How this skill works

The skill runs uiautomator to dump the device UI as structured XML, then parses that XML to list tappable elements, input fields, and readable text with screen coordinates. Actions are executed by sending ADB input commands (tap, text, swipe, keyevent) targeted to element centers or explicit coordinates. After each action the UI is re-dumped and parsed so the agent can confirm state changes and continue automation.
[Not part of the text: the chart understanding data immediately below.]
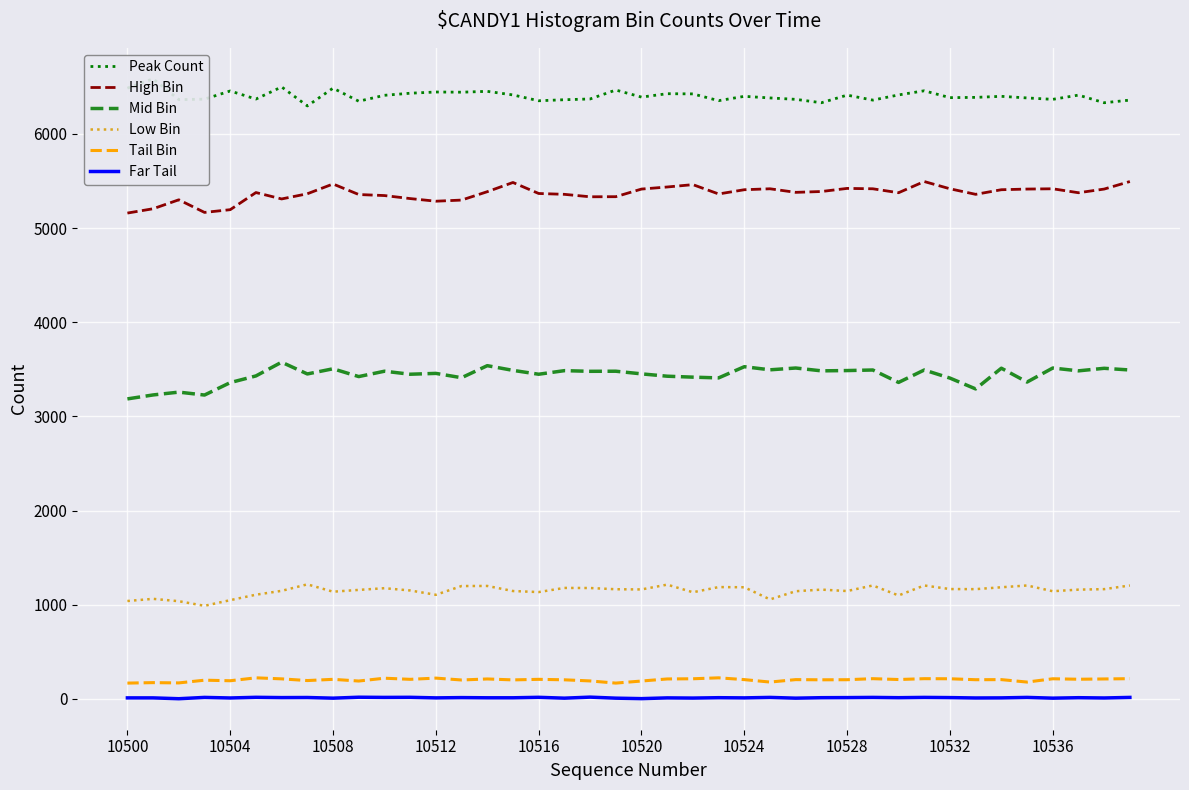

What is the lowest value of the Low Bin series?

988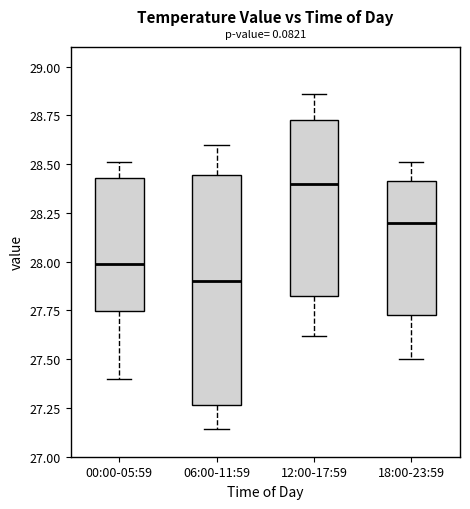

Which box has the highest median line?

12:00-17:59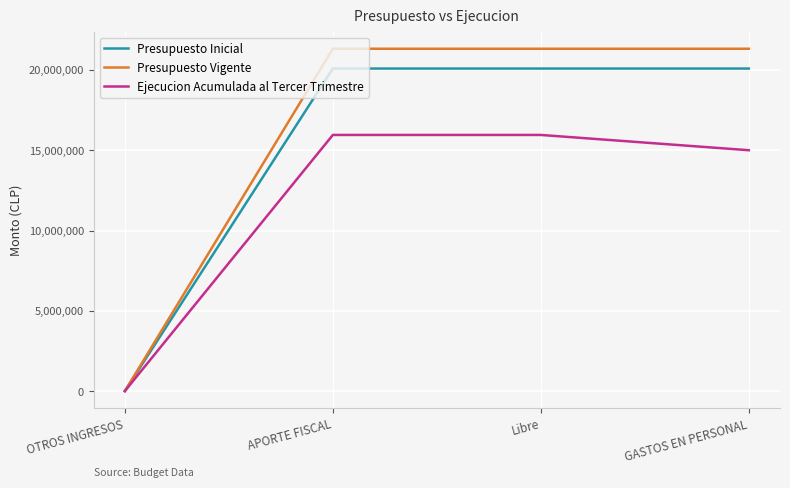

Rank the series by their average value, from lowest to highest.

Ejecucion Acumulada al Tercer Trimestre, Presupuesto Inicial, Presupuesto Vigente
Screenshots are used only when the text dump is empty or visual verification is explicitly required.

When to use it

Automate repetitive phone tasks like form filling or navigation flows
Remotely control apps for testing, demos, or support sessions
Tap buttons, enter text, scroll lists, and handle dialogs programmatically
Run sequences that require deterministic, high-accuracy UI interactions
Prefer text-based automation when OCR/vision is slow, expensive, or error-prone

Best practices

Always verify ADB connectivity (adb devices -l) and authorize the device before automation
Prefer resource IDs or exact text matches over visual heuristics for stability
Tap the parsed element center, then wait 1–2 seconds and re-dump the UI to verify changes
Use swipe for scrolling and re-dump if the target element is off-screen
Avoid screenshots unless the UI dump is empty, you need image verification, or the user requests a visual

Example use cases

Launch an app, locate a "Search" field, type a query, and submit via KEYCODE_ENTER
Automate login: find username/password fields by placeholder, tap, type, and tap the login button
Navigate settings: open Settings, search for a toggle by text, and toggle it with a tap
Handle runtime popups by matching "Allow"/"Deny" in the UI dump and tapping the correct coordinates
Scroll a list until an item appears, then tap its resource ID center to open details

FAQ

What prerequisites are required?

ADB installed on your machine, a device with USB debugging enabled, and the device authorized for ADB connections.

Why prefer text dumps over screenshots?

Text UI dumps are far faster, cheaper, and more accurate because they provide exact element text and deterministic coordinates without OCR errors.

What if the UI dump is empty or missing elements?

Wait and retry, try scrolling, or as a last resort capture a screenshot to diagnose visual-only content or restricted accessibility views.